**Exercise directions:** I need each line of the entries below that includes the string "lines".

[Stored items]
--- START ---

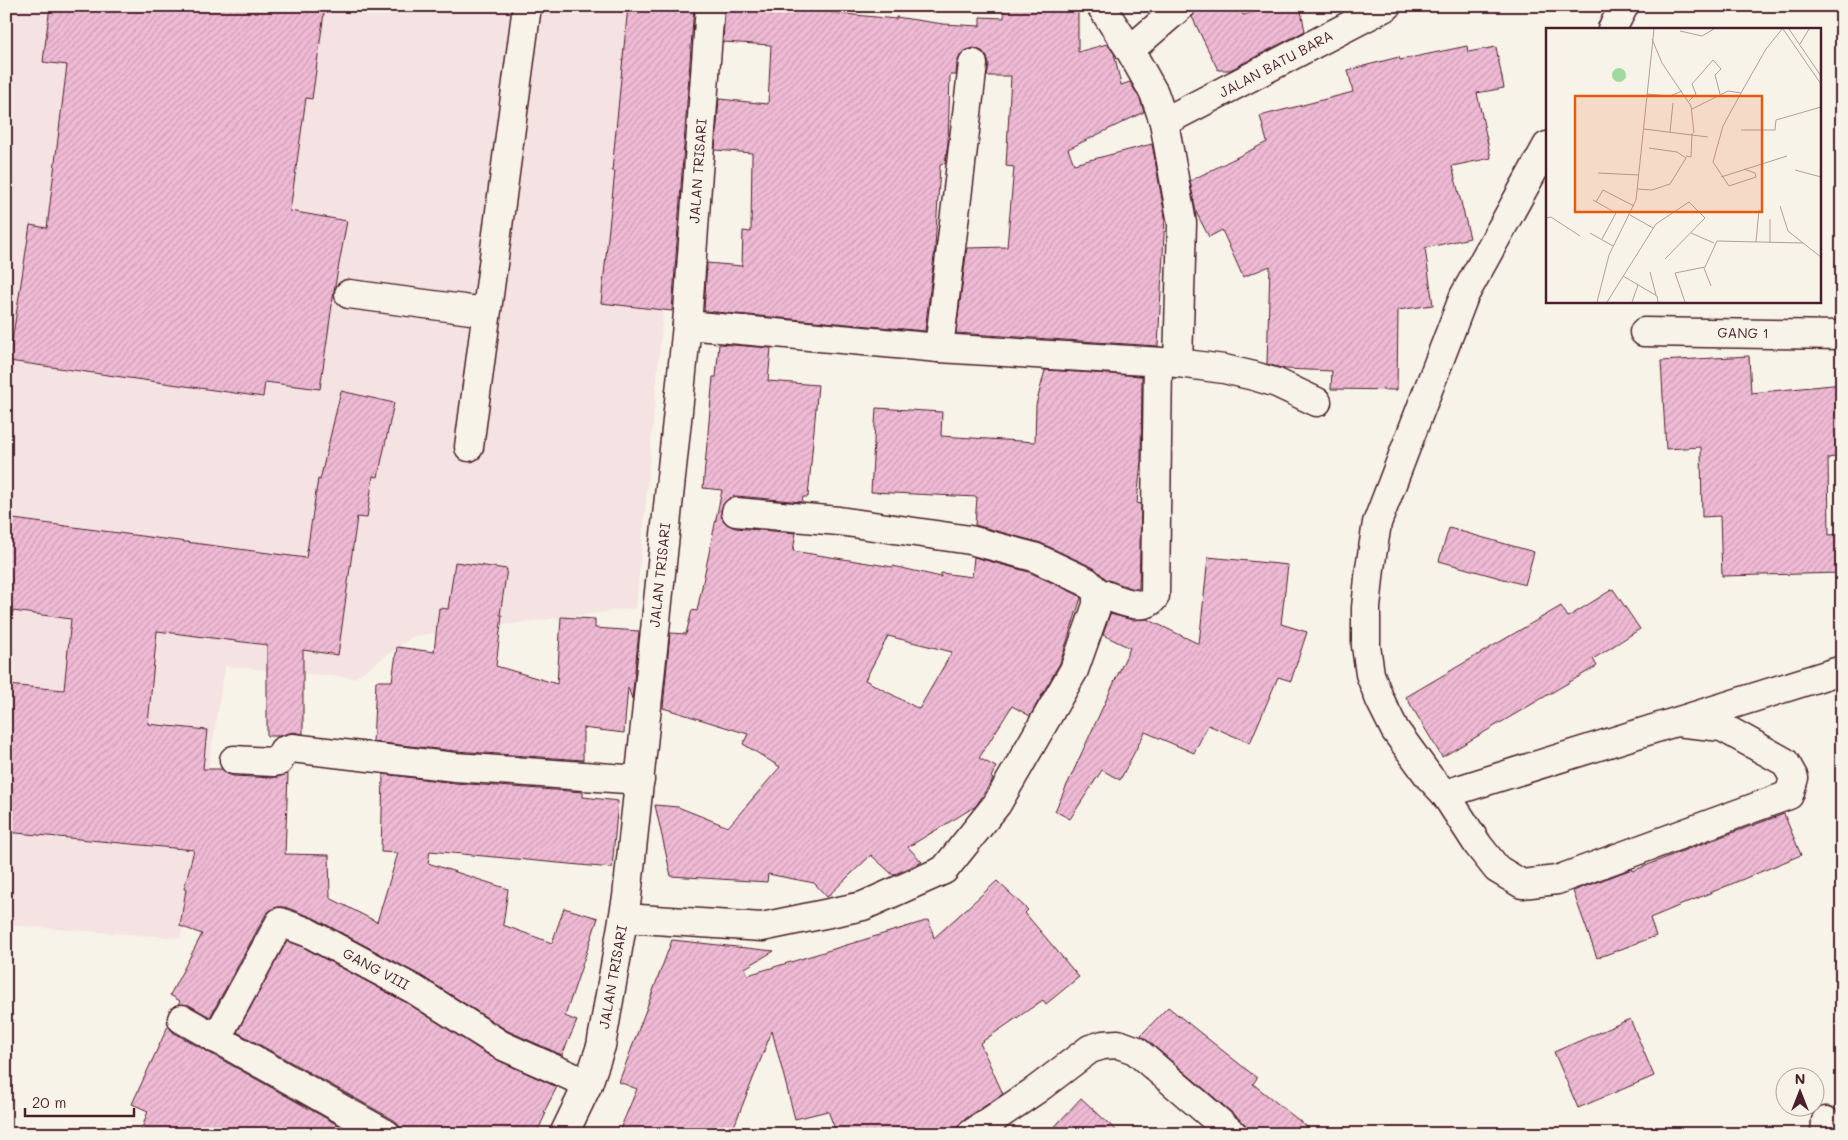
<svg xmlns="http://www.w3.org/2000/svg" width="1848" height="1140" font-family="Mali,sans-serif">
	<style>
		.built { fill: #f5e2e2 }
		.building { fill: url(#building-hatch); stroke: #4a1f2b; fill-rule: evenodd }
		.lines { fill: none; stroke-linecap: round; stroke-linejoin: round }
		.minor-casing { stroke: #4a1f2b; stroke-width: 31 }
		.minor { stroke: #f7f3e8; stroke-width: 28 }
		.labels { text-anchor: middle; stroke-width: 4.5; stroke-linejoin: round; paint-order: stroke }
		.street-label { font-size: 14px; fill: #4a1f2b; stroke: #f7f3e8 }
		.inset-road { fill: none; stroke: #b29e9c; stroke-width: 1 }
		.view { fill: #e8590c; fill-opacity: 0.15; stroke: #e8590c; stroke-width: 2.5 }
		.inset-edge { fill: none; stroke: #4a1f2b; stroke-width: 2.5 }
	</style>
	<defs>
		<pattern id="building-hatch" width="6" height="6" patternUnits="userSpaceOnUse" patternTransform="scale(1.25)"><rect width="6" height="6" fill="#efbad4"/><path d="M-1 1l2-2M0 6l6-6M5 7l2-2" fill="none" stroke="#ce9fb6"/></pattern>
	</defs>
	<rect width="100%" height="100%" fill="#f7f3e8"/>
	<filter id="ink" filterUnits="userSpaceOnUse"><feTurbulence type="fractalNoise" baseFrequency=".02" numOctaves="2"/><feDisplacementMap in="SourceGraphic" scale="10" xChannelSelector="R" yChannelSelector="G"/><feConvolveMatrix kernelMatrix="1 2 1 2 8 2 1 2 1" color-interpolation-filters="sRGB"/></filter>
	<g filter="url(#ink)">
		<path class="built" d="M6,6H691L636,608L414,636L354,678L225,666L181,938L6,925Z"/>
		<g class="building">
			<path d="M50,6H325L312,99L306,98L290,211L347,221L334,291L320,389L265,382L263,397L9,361L30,225L47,228L67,65L43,62Z"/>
			<path d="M628,6H694L672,311L601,303L615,171H612Z"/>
			<path d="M725,6H793L824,10V12L896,19V17L943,24L980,26V17L1004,18V6H1078V52L1107,44L1114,53L1121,85L1130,82L1140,99L1144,112L1068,149L1074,164L1152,144L1165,217L1158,346L956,333L967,248L1007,247L1014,167L1006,166L1011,76H987L989,65L987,57L982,51L974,48L967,50L961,54L957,62L956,75H950L948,142L945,164L942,163L940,166L935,248L925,331L704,311L707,263L742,266L743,231L751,232L752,153L715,150L719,99L768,104L771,45L723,42Z"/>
			<path d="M1196,6H1239L1243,15L1279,6H1300L1305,31L1230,70H1218L1192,17L1196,12Z"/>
			<path d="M1467,46L1468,52L1496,47L1504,88L1477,93L1491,158L1452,166L1470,238L1425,248L1433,305L1398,310L1397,390L1331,389L1332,371L1285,369L1267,364L1270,266L1243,277L1222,230L1209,237L1196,212L1190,181L1267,142L1260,116L1353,92L1348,70L1399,57L1400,60Z"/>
			<path d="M719,344L771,348L768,381L818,385L808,497H803L802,502L737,496L730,498L724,503L721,510L722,518L727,524L735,528L796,533L793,551L893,567V566L941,577V573L972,577L974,557L1029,572L1078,595L1081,598L1060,663L1030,716L1012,706L979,758L996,767L991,777L993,779L976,806L908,847L922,862L893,875L871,855L827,897L814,883L768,874L767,882L671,876L655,805L678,807L728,827L780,767L743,744L748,734L663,708L670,633L686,634L692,610L697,611L722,490L703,488L713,377H716ZM888,636L952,652L919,709L865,680Z"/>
			<path d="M1749,356L1751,393L1842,384V456L1828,458L1829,535L1842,534V573L1722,576L1720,516L1702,517L1701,447L1666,449L1661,361Z"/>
			<path d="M1045,370L1142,376L1141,461L1137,503L1141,504L1139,589L1131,588L1106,579L1094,568L1041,543L975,525L977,497L871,492L876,408L942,412L941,436L1035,442L1036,405Z"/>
			<path d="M341,391L394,403L378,477L373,476L367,518L357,517L338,655L303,650V734L293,732L279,736H267V645L157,631L148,724L207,730L203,769H222L226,773L233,776L273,778L288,774L285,854L329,855L330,898L377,922L398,853L381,852L383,774L454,783L583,792V797L618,801L612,868L430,851L428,863L508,889L503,925L552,943L564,908L598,918L565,1016L577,1021L562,1055L508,1031L423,977L314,918L285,907H278L272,909L266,914L210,1017L189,1005L178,1004L180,1001L170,995L202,934L180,926L186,889H184L194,850L6,832V685L64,690L71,619L6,610V518L306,558L318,479L320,480Z"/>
			<path d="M1449,528L1534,552L1525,585L1439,561Z"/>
			<path d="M1208,557L1288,565L1281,624L1307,632L1291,681L1278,677L1250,743L1208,725L1194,753L1145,732L1120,780L1102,770L1070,819L1055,811L1130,648L1103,635L1110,614L1133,620L1147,619L1199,644Z"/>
			<path d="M455,562L507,569L500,615H502L496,666L557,684L561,617L595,619V628L639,631L632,699L628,687L624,733L583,728V760L456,751L373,742L376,681H392L397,647L434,652L439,608L448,609Z"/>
			<path d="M1613,589L1640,629L1593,659L1597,666L1442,757L1406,697L1561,606L1568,617Z"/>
			<path d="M1784,814L1801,855L1650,918L1656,936L1597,958L1573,891L1632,869L1633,871L1677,853Z"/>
			<path d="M997,881L1028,910L1025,913L1079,977L1046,1004L1043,1000L980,1043L1003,1094L962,1121L957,1127L956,1134H837L828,1111L795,1119L772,1031L731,1134H618L637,1089L619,1082L672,940L774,951L745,968L748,975L929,920L934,938Z"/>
			<path d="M287,941L301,946L407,1003L493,1058L557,1087L544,1112L546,1113L536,1134H402L399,1126L394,1120L237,1032Z"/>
			<path d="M1168,1007L1257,1078L1253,1084L1316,1134H1248V1128L1243,1122L1141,1035Z"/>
			<path d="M1630,1019L1654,1076L1578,1108L1554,1052Z"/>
			<path d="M168,1026L174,1033L208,1052L354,1134H140L148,1111L132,1104Z"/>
			<path d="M1081,1098L1120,1134H1048Z"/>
		</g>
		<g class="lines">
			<g class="minor-casing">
				<g id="minor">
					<path d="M1101,6L1130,50L1154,93L1164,122L1182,223L1178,363"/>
					<path d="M1612,29L1624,6"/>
					<path d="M1130,50L1181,6"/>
					<path d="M1164,122L1387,6"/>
					<path d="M1547,146L1464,296L1377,523L1370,568L1366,608V646L1370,674L1380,700L1395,730L1430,778L1445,794L1478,845L1497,869L1522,884L1557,880L1789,795L1794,778L1785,762L1722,727L1676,722"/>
					<path d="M349,294L486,312"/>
					<path d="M687,325L939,348L1178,363L1224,369L1254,376L1277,383L1317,402"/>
					<path d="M1644,332L1842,335"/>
					<path d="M939,348L973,64"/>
					<path d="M469,447L527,6"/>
					<path d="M1097,592C1112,597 1144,615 1155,596L1158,362"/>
					<path d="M234,760L274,762L279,761L283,751L292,748L455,767L640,780"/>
					<path d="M1445,794L1842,670"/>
					<path d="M624,918L762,927L863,906L944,870L997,804L1066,684L1074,670L1097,605V592L1087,582L1034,557L970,540L839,521L736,512"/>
					<path d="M182,1019L386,1134"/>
					<path d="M216,1039L280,922L307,932L415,990L501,1045L588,1084"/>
					<path d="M564,1134L588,1084L601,1046L627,897L687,325L710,6"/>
					<path d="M971,1134L1036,1090L1090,1049L1103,1045L1118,1044L1135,1050L1233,1134"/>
					<path d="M1825,1134L1826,1121"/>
				</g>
			</g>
			<use href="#minor" class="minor"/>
		</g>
	</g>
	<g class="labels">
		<g class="street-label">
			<text transform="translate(1276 64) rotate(-28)" y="5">JALAN BATU BARA</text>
			<text transform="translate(698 171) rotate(-86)" y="5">JALAN TRISARI</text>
			<text transform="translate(1743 333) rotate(1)" y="5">GANG 1</text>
			<text transform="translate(660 575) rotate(-84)" y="5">JALAN TRISARI</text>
			<text transform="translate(376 969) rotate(28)" y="5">GANG VIII</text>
			<text transform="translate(613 977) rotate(-80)" y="5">JALAN TRISARI</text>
		</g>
	</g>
	<g transform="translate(1546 28)">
		<rect width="275" height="275" fill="#f7f3e8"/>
		<path d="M66 47a7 7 0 1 1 14 0a7 7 0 1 1-14 0Z" fill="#a1da9e"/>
		<path class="inset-road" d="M237,1L275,56M243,1L275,48M134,3L156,8L168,1M106,11L116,35L145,78L148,105M254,16L263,1M195,65L177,98L167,134L183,158L210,149L209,145L198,141M101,66L124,68L136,63M143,73L150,66L146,56L167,32L175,41L169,47L174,66M146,81L182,63L195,65L220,21L236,1M98,101L162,109M195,102H229L230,92L275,79M124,104L127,75M140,128L145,129L146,105M249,142L275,149M52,145L93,147M175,149L241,128M92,161L106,162L124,156L140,130L131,124L103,120M47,172L70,185L56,211M50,174L57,162L88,178M234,178L242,203L257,215M84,187L107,200M0,190L5,189L34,208M44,205L67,218M145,205L168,215M210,214L213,182M224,215V191M158,240L165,258M104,244L110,267M77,248L111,268L112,274M51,274L63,227L90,172L108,1M61,274L110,196L143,174L159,190L119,231M86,274L92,257M139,274L129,245L159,239L171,213L257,215L275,229"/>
		<path class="view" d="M29,68H216V184H29Z"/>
		<rect width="275" height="275" class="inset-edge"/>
	</g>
	<rect width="1848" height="1140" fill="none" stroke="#f7f3e8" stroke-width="25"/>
	<rect x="12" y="12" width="1823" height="1115" fill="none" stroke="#4a1f2b" stroke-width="2" filter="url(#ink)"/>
	<g transform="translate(1800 1092)"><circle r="24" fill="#f7f3e8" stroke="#b29e9c"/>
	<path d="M0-4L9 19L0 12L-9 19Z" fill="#4a1f2b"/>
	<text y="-8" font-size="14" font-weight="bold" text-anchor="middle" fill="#4a1f2b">N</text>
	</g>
	<path d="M25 1108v8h109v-8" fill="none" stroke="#4a1f2b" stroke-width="2.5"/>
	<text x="32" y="1108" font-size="15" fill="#4a1f2b" stroke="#f7f3e8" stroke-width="4" paint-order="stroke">20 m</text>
</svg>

--- END ---

**Output below:**
		.lines { fill: none; stroke-linecap: round; stroke-linejoin: round }
		<g class="lines">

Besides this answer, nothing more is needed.